The column with the statue of St Simon, the only simple monument in the central square is encircled by tall palms, decorated simply with colourful ribbons banded together giving the impression that the square is even bigger. The taller palms, which can reach more than 30 metres in height, are prepared by families and groups of people as guilds and parishes.
Most of all, however, Palm Sunday is a holy day for the children of the village, who are taught how to prepare and decorate palms at kindergarten and primary school, and bring their cheerful homework to the church to get blessed. The rules of the tradition are the same in Lipnica as they are every other town or city centre in Poland. Its peculiarity is the competition, and of course, the great profusion and abundance of palms which can be seen here.
The importance of the event is remarked on by the man presenting the competition to the audience, who explains and celebrates the importance of the event for the small community. The audience which has already filled the square at 10 am on this chilly Sunday morning come from Lipnica itself, as well as from the surrounding villages, holding their own palms, waiting for the blessing of the priest.
A few other people have arrived from Krakow, in the small shabby minibus that connects this village with the city, mainly other foreigners attending the event, attracted by this famous, Polish folklorist event, but perhaps just a little disappointed by the small and rural features of the festival.

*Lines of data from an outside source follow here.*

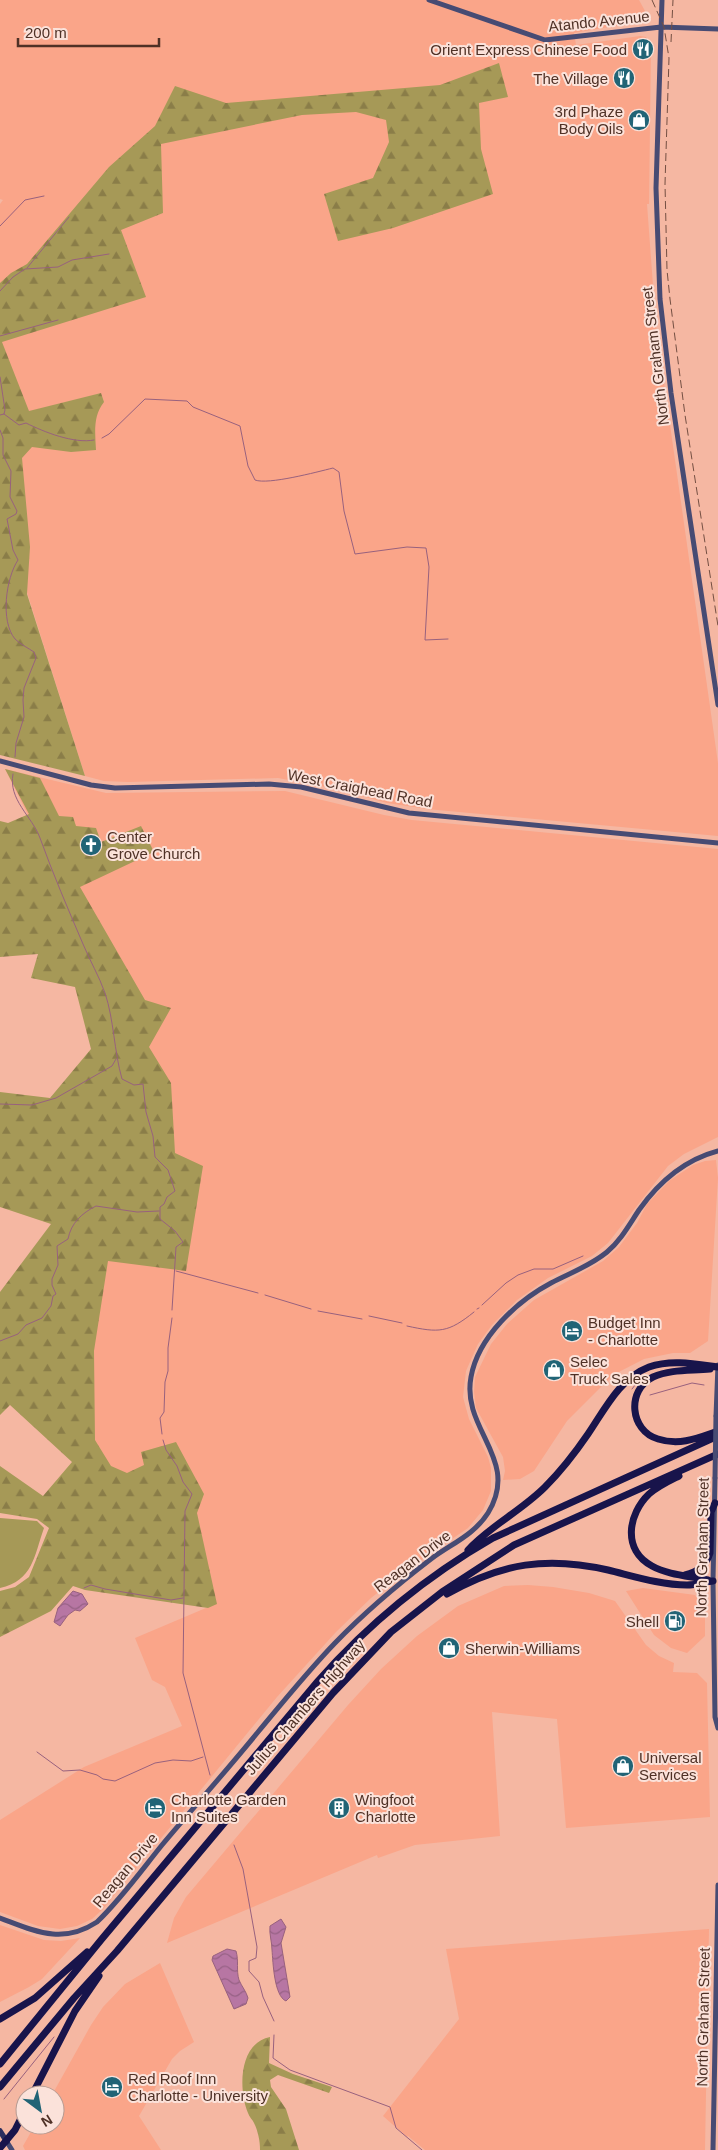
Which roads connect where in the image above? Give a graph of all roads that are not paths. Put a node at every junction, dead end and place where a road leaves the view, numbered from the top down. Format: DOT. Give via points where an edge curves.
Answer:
graph roads {
  1 [pos="429,0"];
  2 [pos="662,0"];
  3 [pos="661,27"];
  4 [pos="718,29"];
  5 [pos="718,705"];
  6 [pos="0,761"];
  7 [pos="718,843"];
  8 [pos="718,1151"];
  9 [pos="718,1367"];
  10 [pos="718,1431"];
  11 [pos="718,1436"];
  12 [pos="718,1454"];
  13 [pos="705,1460"];
  14 [pos="715,1503"];
  15 [pos="463,1555"];
  16 [pos="685,1575"];
  17 [pos="716,1581"];
  18 [pos="413,1614"];
  19 [pos="718,1728"];
  20 [pos="718,1885"];
  21 [pos="0,1918"];
  22 [pos="101,1940"];
  23 [pos="117,1951"];
  24 [pos="0,2019"];
  25 [pos="0,2064"];
  26 [pos="37,2085"];
  27 [pos="0,2087"];
  28 [pos="15,2130"];
  29 [pos="0,2131"];
  30 [pos="7,2142"];
  31 [pos="0,2148"];
  32 [pos="12,2150"];
  33 [pos="713,2150"];
  1 -- 3 [label="street, Atando Avenue" via="545,40"];
  2 -- 3 [label="street, North Graham Street"];
  3 -- 4 [label="street, Atando Avenue"];
  3 -- 5 [label="street, North Graham Street" via="656,188 660,299"];
  6 -- 7 [label="street, West Craighead Road" via="107,787 269,784 409,813"];
  8 -- 21 [label="street, Reagan Drive" via="687,1163 668,1177 608,1251 527,1299 484,1346 472,1371 469,1397 474,1417 494,1454 498,1480 488,1514 473,1531 396,1587 332,1646 97,1922 76,1933 54,1935"];
  9 -- 10 [label="highway" via="652,1377 638,1391 634,1407 642,1429 660,1440 690,1440"];
  9 -- 14 [label="street, North Graham Street, bridge"];
  9 -- 15 [label="highway" via="672,1363 650,1367 635,1375 617,1392 575,1452 545,1487 477,1540"];
  11 -- 15 [label="highway, Julius Chambers Highway" via="500,1534"];
  12 -- 13 [label="highway, Julius Chambers Highway"];
  13 -- 16 [label="highway" via="654,1490 637,1510 631,1524 633,1545 643,1560 660,1570"];
  13 -- 18 [label="highway, Julius Chambers Highway" via="514,1545"];
  14 -- 16 [label="highway" via="711,1512 708,1559 698,1571"];
  14 -- 17 [label="street, North Graham Street"];
  15 -- 22 [label="highway, Julius Chambers Highway" via="400,1601 348,1648"];
  16 -- 17 [label="highway"];
  17 -- 18 [label="highway" via="687,1585 570,1564 531,1563 476,1578"];
  17 -- 19 [label="street, North Graham Street" via="715,1717"];
  18 -- 23 [label="highway, Julius Chambers Highway" via="351,1671"];
  20 -- 33 [label="street, North Graham Street"];
  22 -- 24 [label="highway" via="35,1998"];
  22 -- 25 [label="highway, Julius Chambers Highway"];
  23 -- 26 [label="highway" via="75,2011"];
  23 -- 27 [label="highway, Julius Chambers Highway"];
  28 -- 30 [label="highway"];
  29 -- 30 [label="main road"];
  30 -- 31 [label="highway"];
  30 -- 32 [label="street"];
}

The ceremony is in fact quite simple: after a short procession, the priest, surrounded by children, gets on the stage. After a short sermon on the importance of Palm Sunday in the Christian tradition, the parish priest blesses the audience; at which point, hundreds of palms are suddenly lifted into the air. The children sing Hosanna from the stage and the square fills with the sounds of small strident voices singing. Immediately afterwards, the small procession of the priest and the altar boys recomposes itself and continues to the parish church, where the Mass is due to take place. Later, in the early afternoon, the presenter announces the winner of the Palm Contest: a palm measuring 32.34 metres high.
Competitions of this kind, a bright witness of the Polish attitude towards celebrating the coming spring, are also organised in other villages in Poland, and offer many ways of decorating and dressing this Easter symbol up. The one from Lipnica goes back up to the 1960s, during the hard communist times, the production of palms, however, goes back to the habits of southern Poland’s mountain men, where Catholic traditions mixed with the pagan cult of fertility and the celebrations for the coming spring.
Thus, considered by its inhabitants as the palm capital of the country, Lipnica Murowana represents an unusual and interesting place for anyone wanting to experience a genuine example of folklorist traditions of the region.
Giacomo Manca is an intern at New Eastern Europe. Currently, he is studying for a MA in International Relations at the University of Bologna.